Problem.
Once the images are removed, repeat all of the entries exactly.

··········

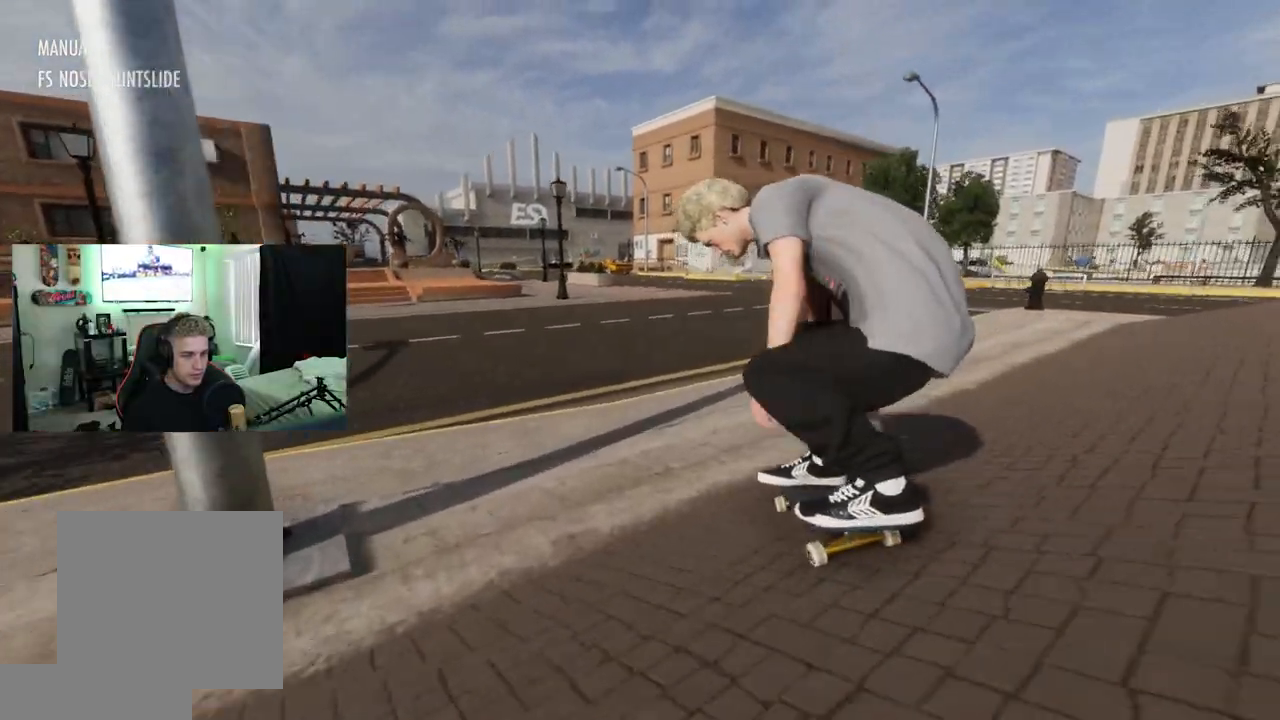
{"buttons": [], "left_stick": "center", "right_stick": "up", "events": [[117, "L2", "up"], [184, "right_stick", "up"]]}
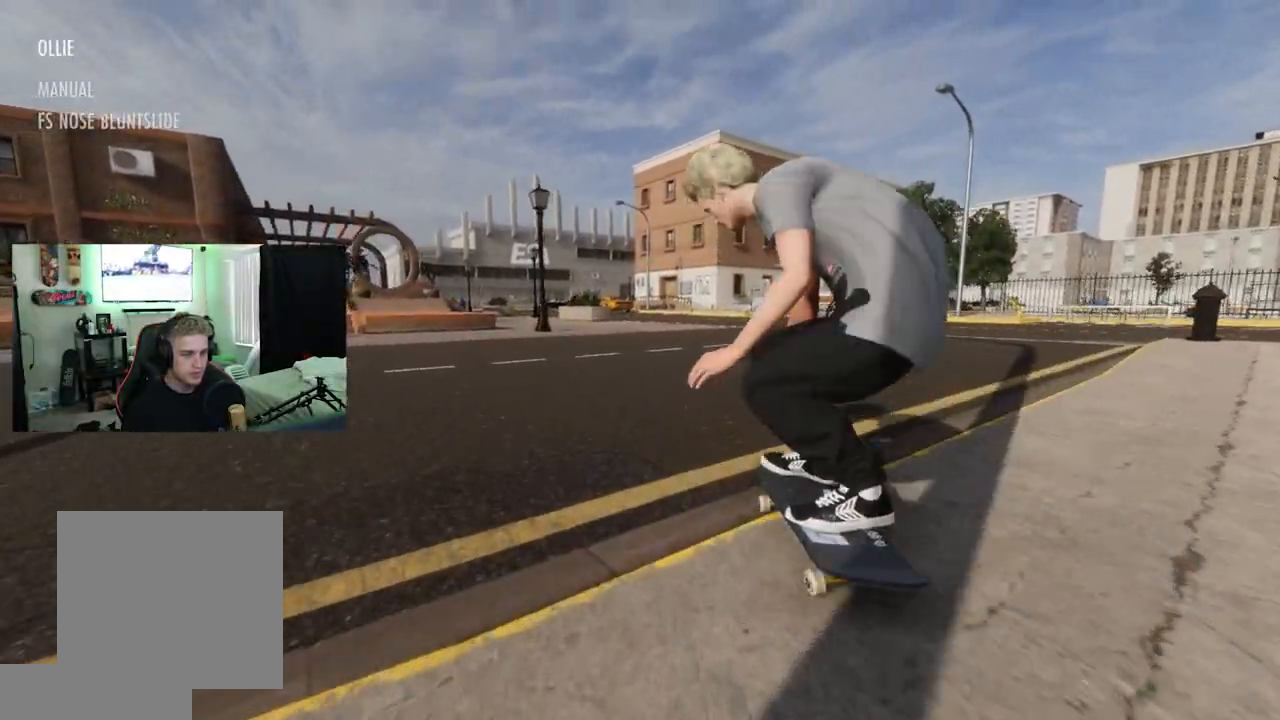
{"buttons": ["L2"], "left_stick": "right", "right_stick": "down-left", "events": [[16, "right_stick", "center"], [100, "L2", "down"], [250, "left_stick", "right"], [267, "right_stick", "down-left"]]}
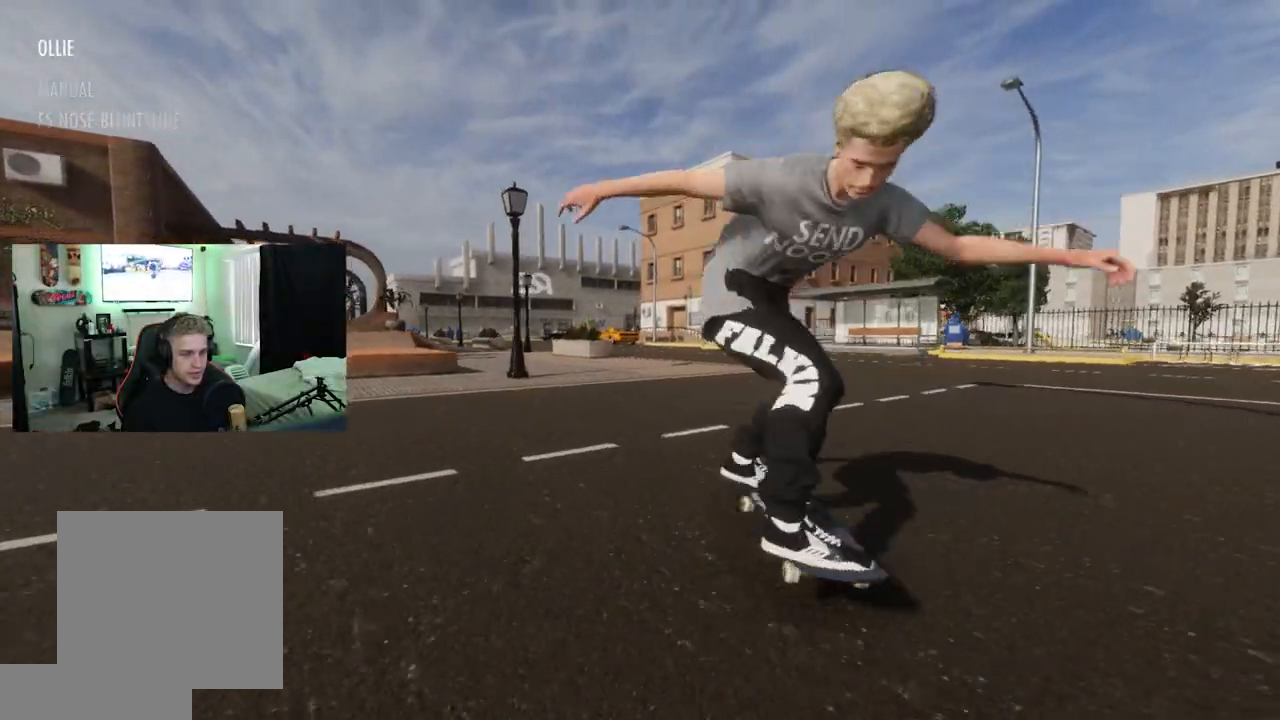
{"buttons": [], "left_stick": "center", "right_stick": "center", "events": [[67, "right_stick", "center"], [84, "L2", "up"], [84, "left_stick", "center"]]}
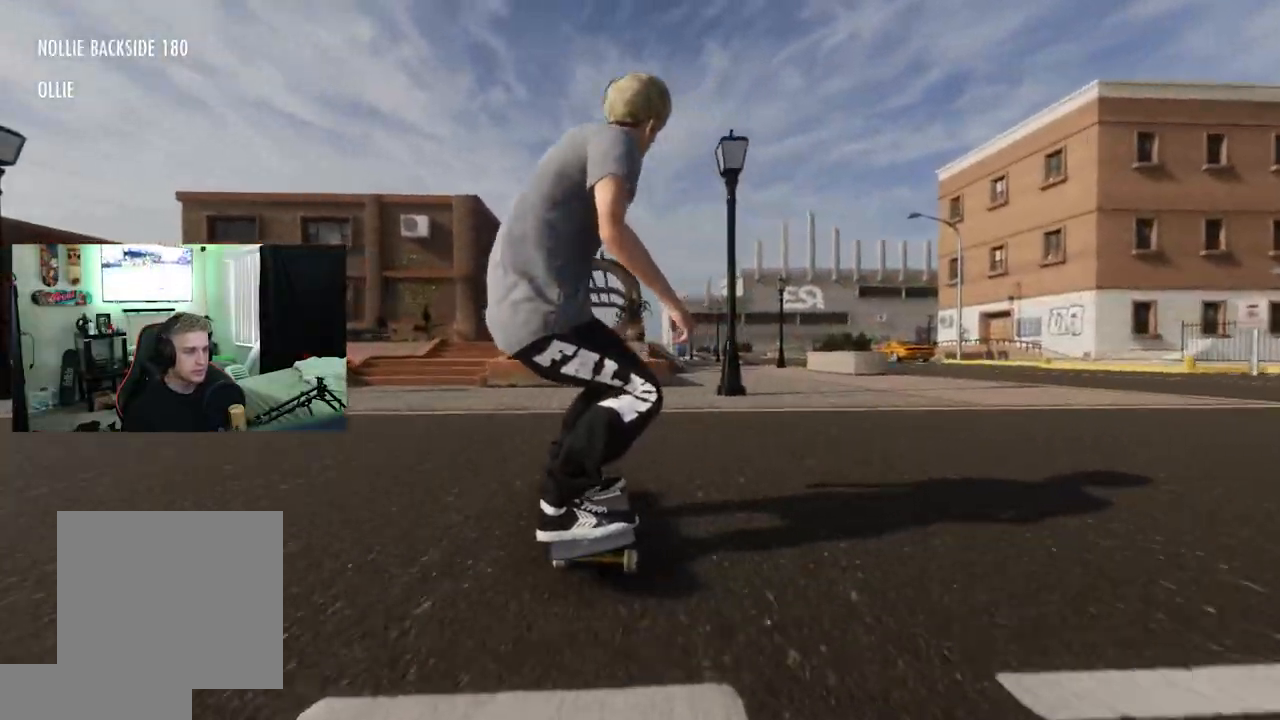
{"buttons": [], "left_stick": "down", "right_stick": "center", "events": [[333, "left_stick", "down"]]}
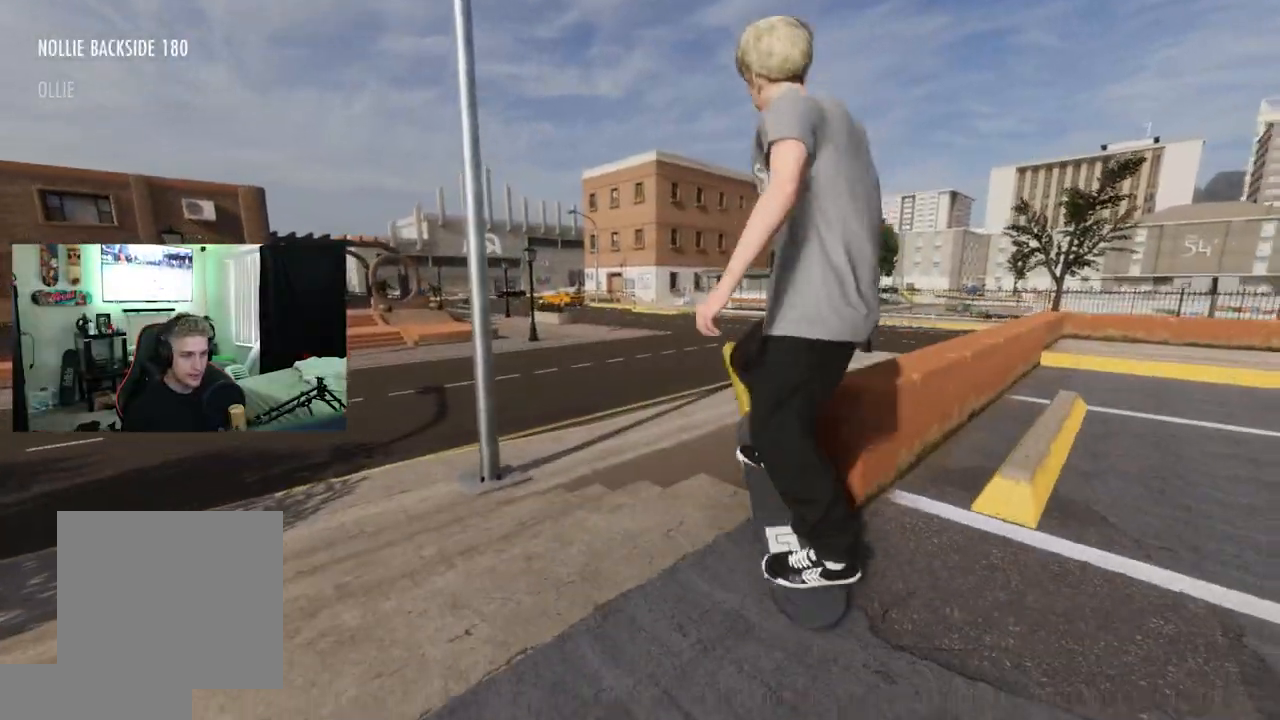
{"buttons": [], "left_stick": "down", "right_stick": "center", "events": []}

··········

Exercise answer.
{"buttons": [], "left_stick": "center", "right_stick": "up", "events": [[117, "L2", "up"], [184, "right_stick", "up"]]}
{"buttons": ["L2"], "left_stick": "right", "right_stick": "down-left", "events": [[16, "right_stick", "center"], [100, "L2", "down"], [250, "left_stick", "right"], [267, "right_stick", "down-left"]]}
{"buttons": [], "left_stick": "center", "right_stick": "center", "events": [[67, "right_stick", "center"], [84, "L2", "up"], [84, "left_stick", "center"]]}
{"buttons": [], "left_stick": "down", "right_stick": "center", "events": [[333, "left_stick", "down"]]}
{"buttons": [], "left_stick": "down", "right_stick": "center", "events": []}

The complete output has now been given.